Passa Porta, la Maison internationale des littératures de Bruxelles, fait souffler une expérience unique sur le monde des Lettres. Créée en 2004, Passa Porta a pour vocation d’œuvrer aux échanges, aux rencontres entre la littérature belge et la littérature internationale. Au cœur de ce dispositif axé sur la multiculturalité et le plurilinguisme, éminemment avant-gardiste en ce qu’il est composé de l’union entre une association francophone et une association néerlandophone, les traducteurs jouent un rôle de premier plan.
Fondé en 2003, le Collectif des traducteurs de Passa Porta voit le jour à la demande du directeur de l’époque, Paul Buekenhout.
Les objectifs sont resserrés autour de la traduction de la poésie et assurés par quelques traducteurs, Lisette Keustermans pour les langues scandinaves, Éric Metz pour les langues slaves, Frank Olbrechts pour l’arabe, Katelijne De Vuyst pour l’anglais, le français et le grec moderne, Bart Vonck pour le français, l’espagnol et le portugais.
Le Numéro 3 des Cahiers Passa Porta, le recueil Je bereikt me in vertaling (Vous me joignez en traduction), publié en 2011, présente le fruit de ce travail de traduction de poètes en néerlandais.
Au fil des années, la formule évolue et prend la forme d’une collaboration entre deux traducteurs néerlandophones belges (Katelijne De Vuyst et Bart Vonck) et deux traducteurs francophones belges (Pierre Geron et Danielle Losman). En partenariat avec Primaëlle Vertenoeil des éditions Tétras Lyre, avec la collection De Flandre, l’équipe assure la traduction d’un poète francophone belge en néerlandais et la traduction d’un poète néerlandophone belge en français.
© B. Potvliege
C’est ainsi que la collection De Flandre accueillera les recueils Lavis à l’encre de Charles Ducal, Chambre morte d’Erik Spinoy, Sculptures de Roland Jooris, Le Slalom Soft de Paul Bogaerts, Nous sommes parallèles de Maud Vanhauwaert, Chants d’un cheval qui chavire d’Els Moors, Révolution de Lies Van Gasse.
Lorsque, début 2014, le projet «Poète national belge» voit le jour, il a pour horizon la valorisation et la promotion des échanges littéraires et culturels entre les trois communautés linguistiques de Belgique et il se traduit par la désignation d’un Poète national élu pour une période de deux ans. Le collectif des traducteurs de Passa Porta participe à l’aventure en traduisant les six poèmes annuels nationaux de Charles Ducal, de Laurence Vielle et d’Els Moors.
Discret, mais essentiel
Dissous en 2018, le collectif des traducteurs (mais aussi le collectif des auteurs) cède la place à d’autres initiatives frayées par Passa Porta, des initiatives qui prolongent en les renouvelant le rôle de passerelle entre les langues du monde entier.
© B. Boar
Les ateliers Found in Translation abordent sous un nouveau jour la traduction en ouvrant la porte à un collectif plus large, à un public de professionnels ou de traducteurs amateurs. La notion de laboratoire, d’espace de travail en commun est central dans la philosophie de Passa Porta. L’ancien noyau du collectif de traducteurs continue à prester des traductions isolées ou collectives, en collaborant avec les Midis de la Poésie notamment.

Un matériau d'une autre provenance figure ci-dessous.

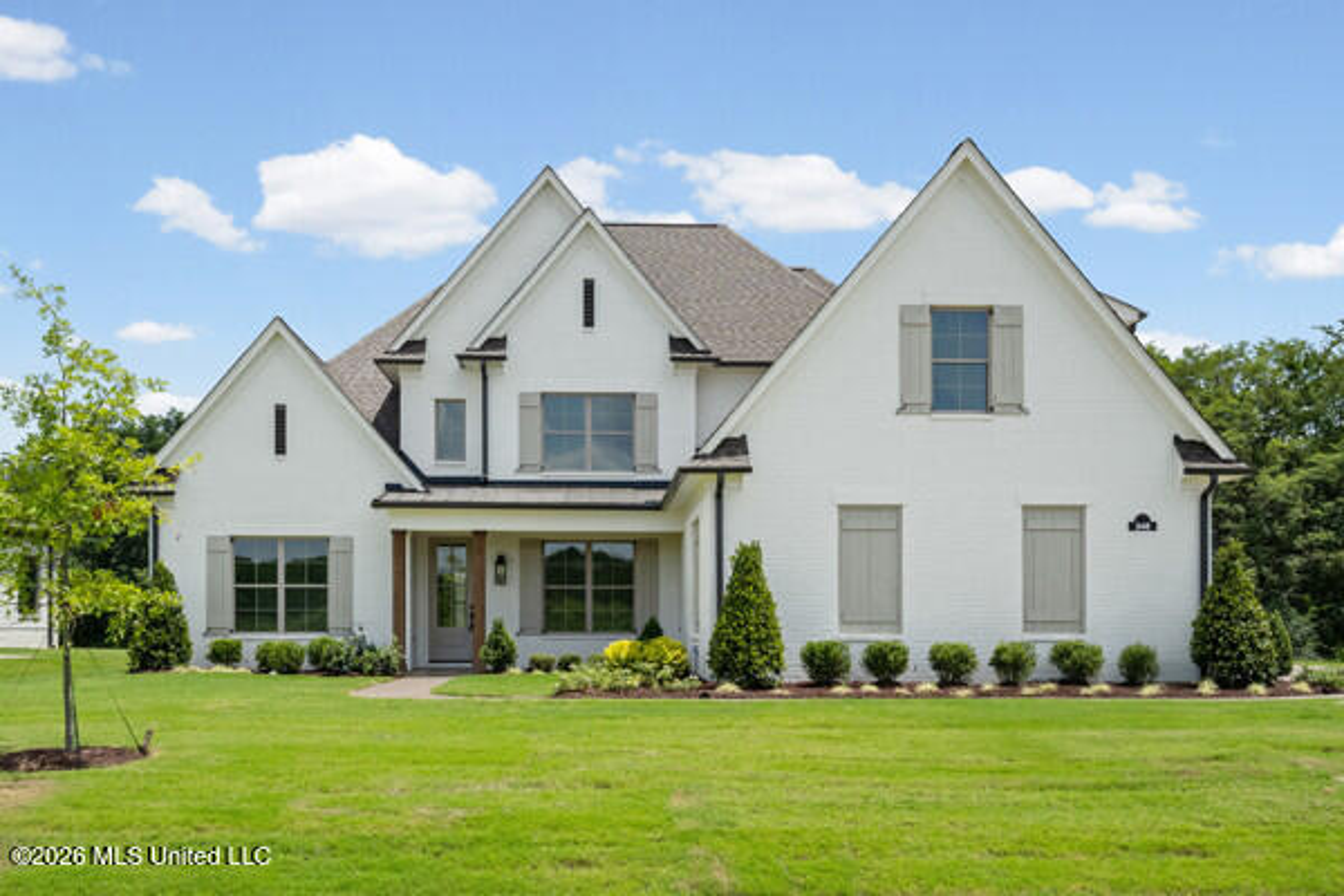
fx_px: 1307
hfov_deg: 54.4
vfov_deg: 37.9
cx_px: 672
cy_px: 448
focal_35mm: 35
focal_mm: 35
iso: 1000
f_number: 9.5
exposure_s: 1/3000
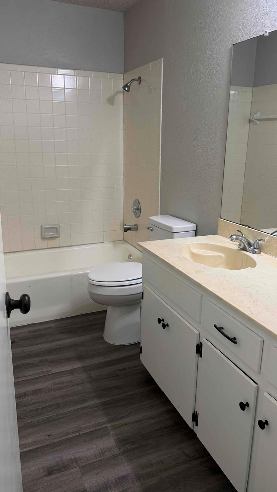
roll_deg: -1.8
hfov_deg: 41.5
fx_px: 365
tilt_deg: -14.2
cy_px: 232
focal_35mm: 28
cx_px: 152
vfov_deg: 67.9
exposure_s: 1/60
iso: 160
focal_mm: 6.76
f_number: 1.78
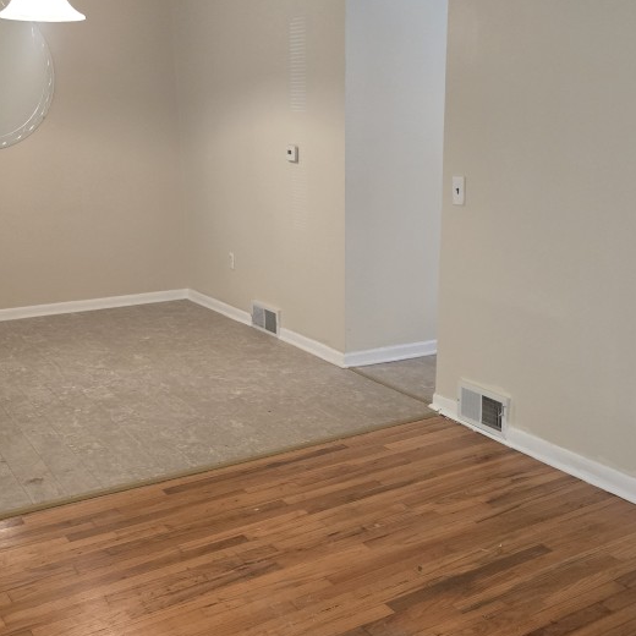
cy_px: 386
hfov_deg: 41.8
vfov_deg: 41.6
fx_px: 831
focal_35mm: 40
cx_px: 364
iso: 640
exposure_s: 1/120
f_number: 1.8
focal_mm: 5.4
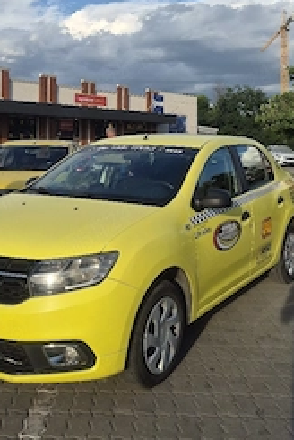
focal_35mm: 39
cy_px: 110
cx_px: 142
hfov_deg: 34.3
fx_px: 476
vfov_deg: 47.6
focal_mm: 5.4
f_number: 1.8
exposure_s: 1/5000
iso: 80
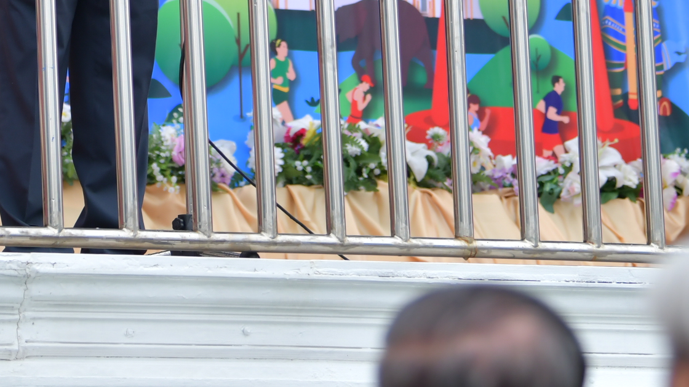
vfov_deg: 3.6
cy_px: -389
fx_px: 6065
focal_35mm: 332
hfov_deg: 6.5
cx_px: 95
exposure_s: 1/400
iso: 200
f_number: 2.8
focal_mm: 86
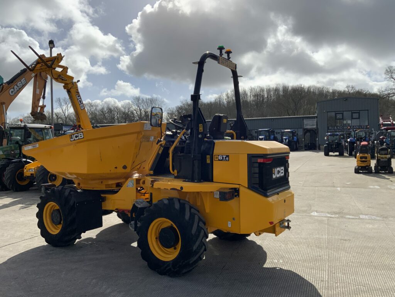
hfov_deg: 61.7
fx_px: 331
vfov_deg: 48.2
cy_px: 148
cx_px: 198
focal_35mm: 29
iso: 16
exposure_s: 1/3788
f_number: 1.8
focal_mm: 3
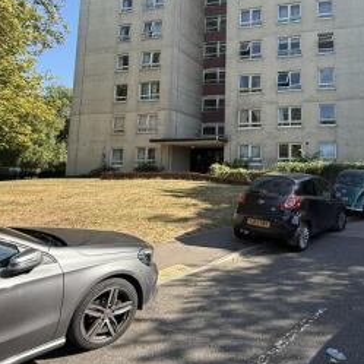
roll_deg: +0.3
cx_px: 283
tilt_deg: +8.3
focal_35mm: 29
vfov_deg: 54.7
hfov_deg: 52.6
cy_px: 126
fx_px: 345
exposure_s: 1/751
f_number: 2.2
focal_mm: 2.22
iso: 64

Les traducteurs sont les chevaux de poste de l’instruction (Pouchkine)
Mettant en lumière via son Festival biennal les écritures les plus contemporaines, les nouvelles voix, des artistes internationaux confirmés ou moins connus, des écritures audacieuses et expérimentales qui interrogent le monde actuel et le transforment, en partenariat avec d’autres lieux culturels, Passa Porta a métamorphosé Bruxelles en une ville littéraire, une plaque-tournante des idées et de leurs expressions artistiques.
Une expérience unique, poétique et politique, passionnée et militante qui, décloisonnant les genres, les disciplines, ouvrant les frontières, fait entendre les voix de la littérature belge et internationale d’aujourd’hui. Au sein de cet espace de partages et de réflexions sur la création actuelle, sur ses devenirs, ses possibles, ses nouveaux enjeux, la traduction joue un rôle aussi essentiel que discret, fait danser la Tour de Babel des langues et des cultures en les invitant les unes chez les autres.
Comme l’écrivait Jacques Derrida, «Si le traducteur ne restitue ni ne copie un original, c’est que celui-ci survit et se transforme. La traduction sera en vérité un moment de sa propre croissance, il s’y complétera en s’agrandissant. Or il faut bien que la croissance […] ne donne pas lieu à n’importe quelle forme dans n’importe quelle direction. La croissance doit accomplir, remplir, compléter. […] Et si l’original appelle un complément, c’est qu’à l’origine il n’était pas là sans faute, plein, complet, total, identique à soi.»